Job:
Gather each line in the listing below that contains the word "Report".

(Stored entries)
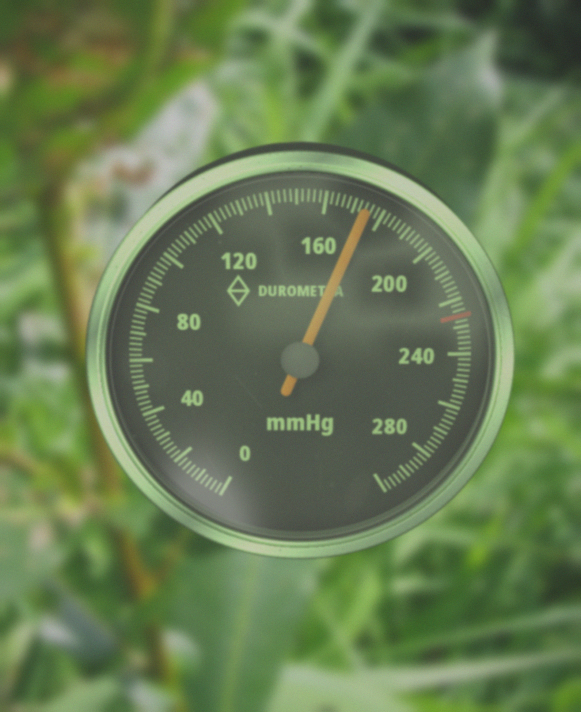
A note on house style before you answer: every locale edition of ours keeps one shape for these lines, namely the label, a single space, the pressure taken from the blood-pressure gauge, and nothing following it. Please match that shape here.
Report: 174 mmHg
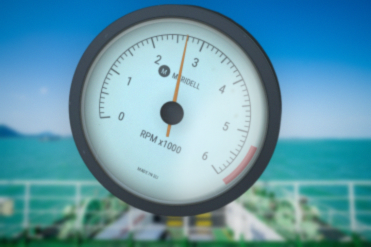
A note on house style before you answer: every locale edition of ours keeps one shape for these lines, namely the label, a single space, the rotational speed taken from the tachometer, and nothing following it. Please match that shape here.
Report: 2700 rpm
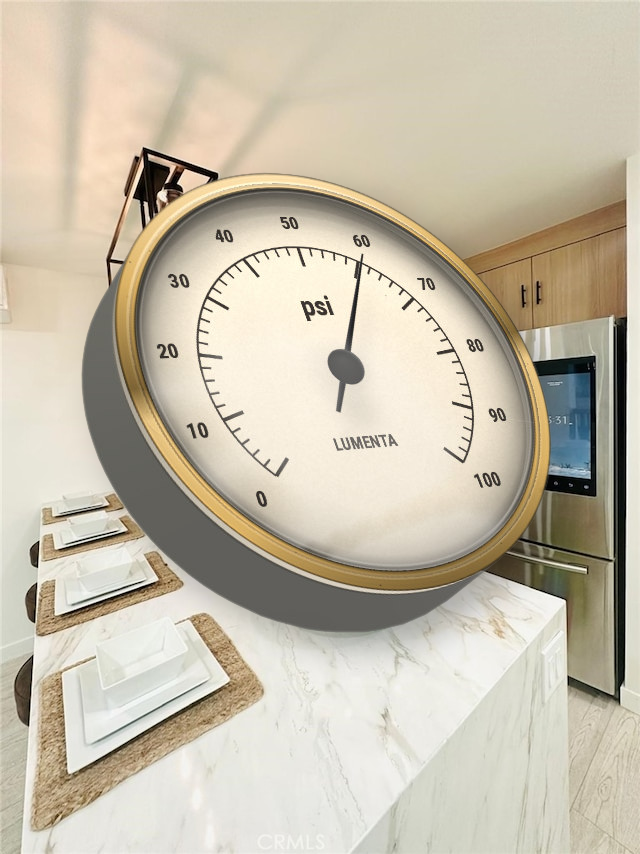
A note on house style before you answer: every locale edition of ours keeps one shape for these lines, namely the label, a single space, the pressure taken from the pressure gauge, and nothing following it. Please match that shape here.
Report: 60 psi
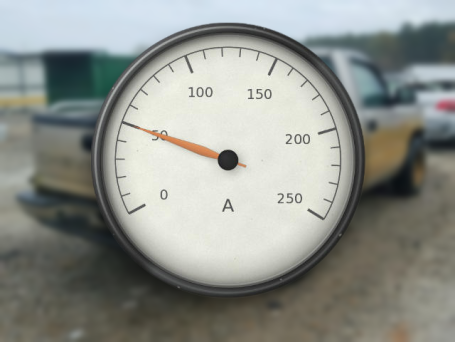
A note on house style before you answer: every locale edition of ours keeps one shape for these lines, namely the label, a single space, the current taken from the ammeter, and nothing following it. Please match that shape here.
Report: 50 A
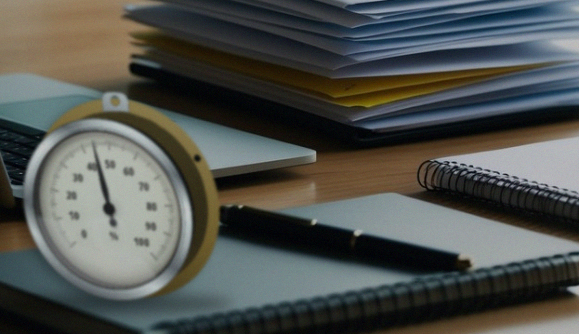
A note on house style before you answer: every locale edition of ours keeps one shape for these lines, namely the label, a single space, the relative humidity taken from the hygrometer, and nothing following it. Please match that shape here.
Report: 45 %
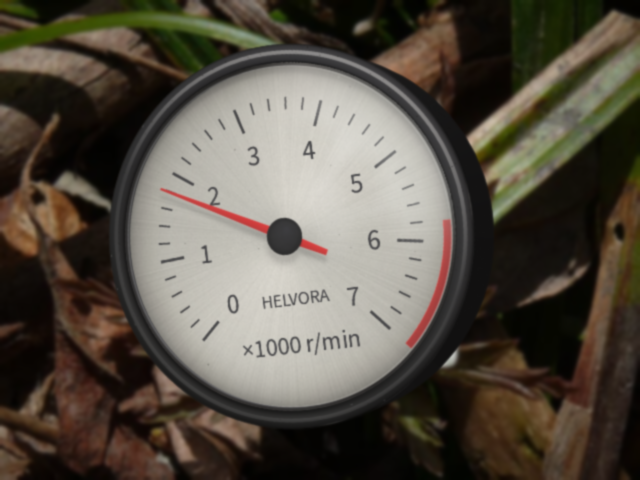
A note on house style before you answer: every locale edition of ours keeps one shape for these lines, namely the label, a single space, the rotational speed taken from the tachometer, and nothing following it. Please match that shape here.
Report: 1800 rpm
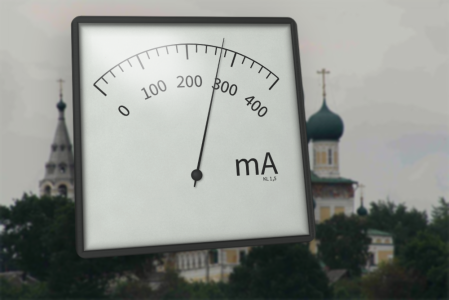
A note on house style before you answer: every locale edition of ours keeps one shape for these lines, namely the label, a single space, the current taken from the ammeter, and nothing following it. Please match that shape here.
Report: 270 mA
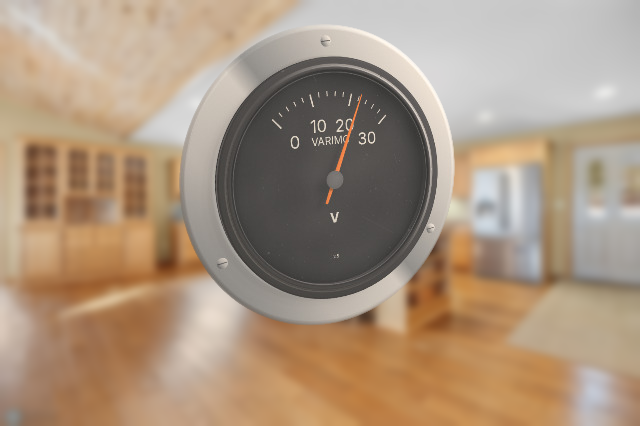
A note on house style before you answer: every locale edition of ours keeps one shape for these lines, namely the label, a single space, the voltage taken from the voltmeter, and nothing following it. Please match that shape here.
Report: 22 V
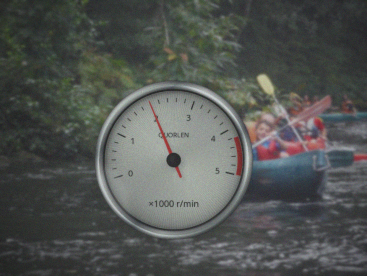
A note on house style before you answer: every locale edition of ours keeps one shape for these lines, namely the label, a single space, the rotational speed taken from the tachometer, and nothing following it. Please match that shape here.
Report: 2000 rpm
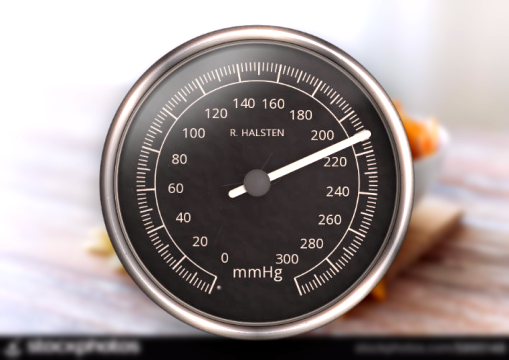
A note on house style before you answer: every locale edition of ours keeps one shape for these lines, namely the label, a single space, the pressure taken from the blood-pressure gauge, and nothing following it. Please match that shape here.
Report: 212 mmHg
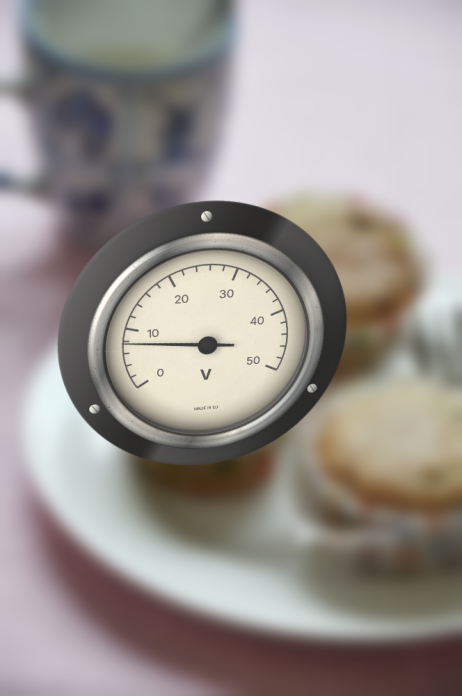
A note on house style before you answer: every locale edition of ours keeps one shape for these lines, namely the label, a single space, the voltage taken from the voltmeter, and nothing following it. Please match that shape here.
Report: 8 V
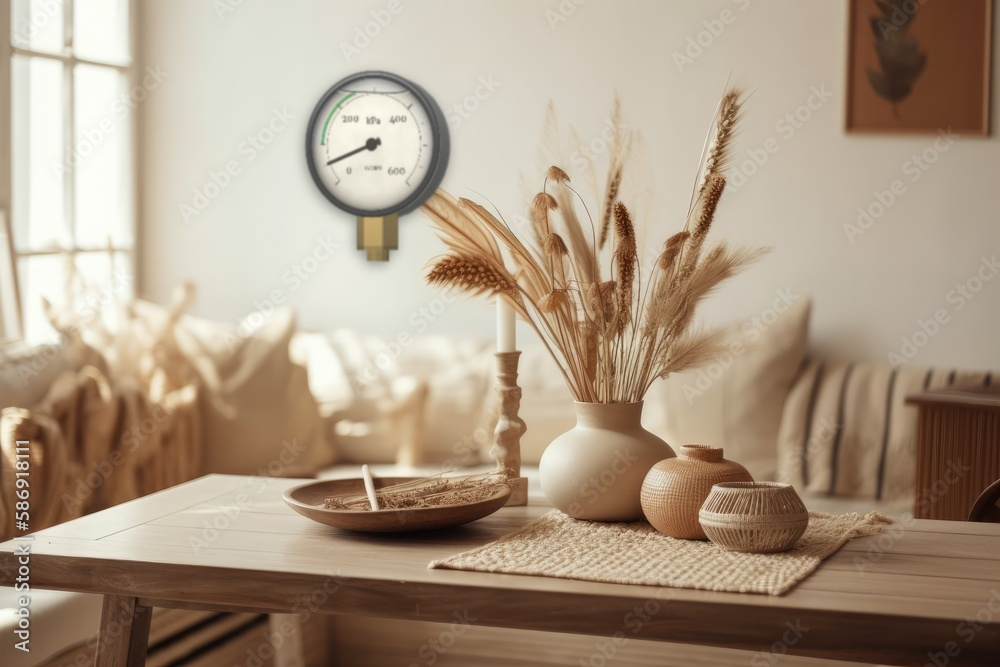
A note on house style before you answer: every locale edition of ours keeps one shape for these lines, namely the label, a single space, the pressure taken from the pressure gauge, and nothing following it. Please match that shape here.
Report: 50 kPa
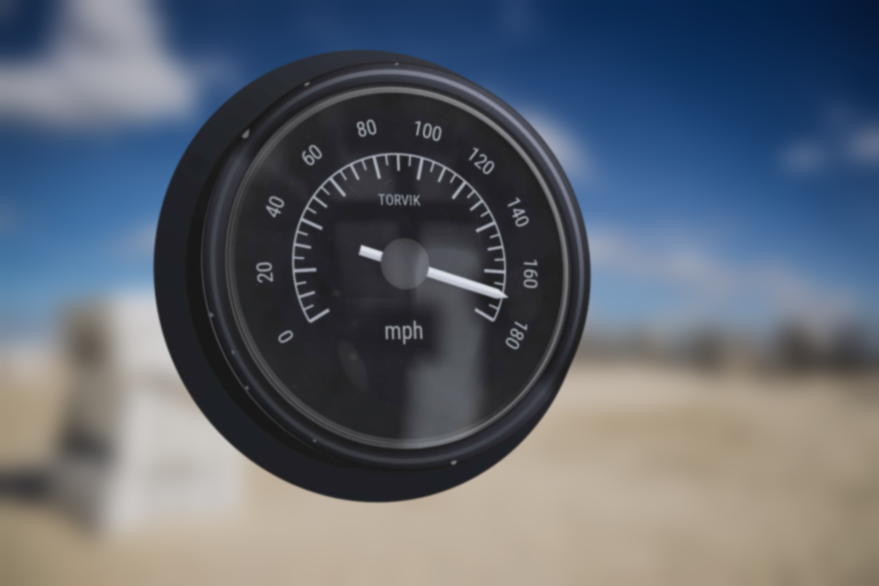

Written response:
Report: 174 mmHg
Report: 2700 rpm
Report: 60 psi
Report: 50 A
Report: 45 %
Report: 1800 rpm
Report: 270 mA
Report: 22 V
Report: 2000 rpm
Report: 212 mmHg
Report: 8 V
Report: 50 kPa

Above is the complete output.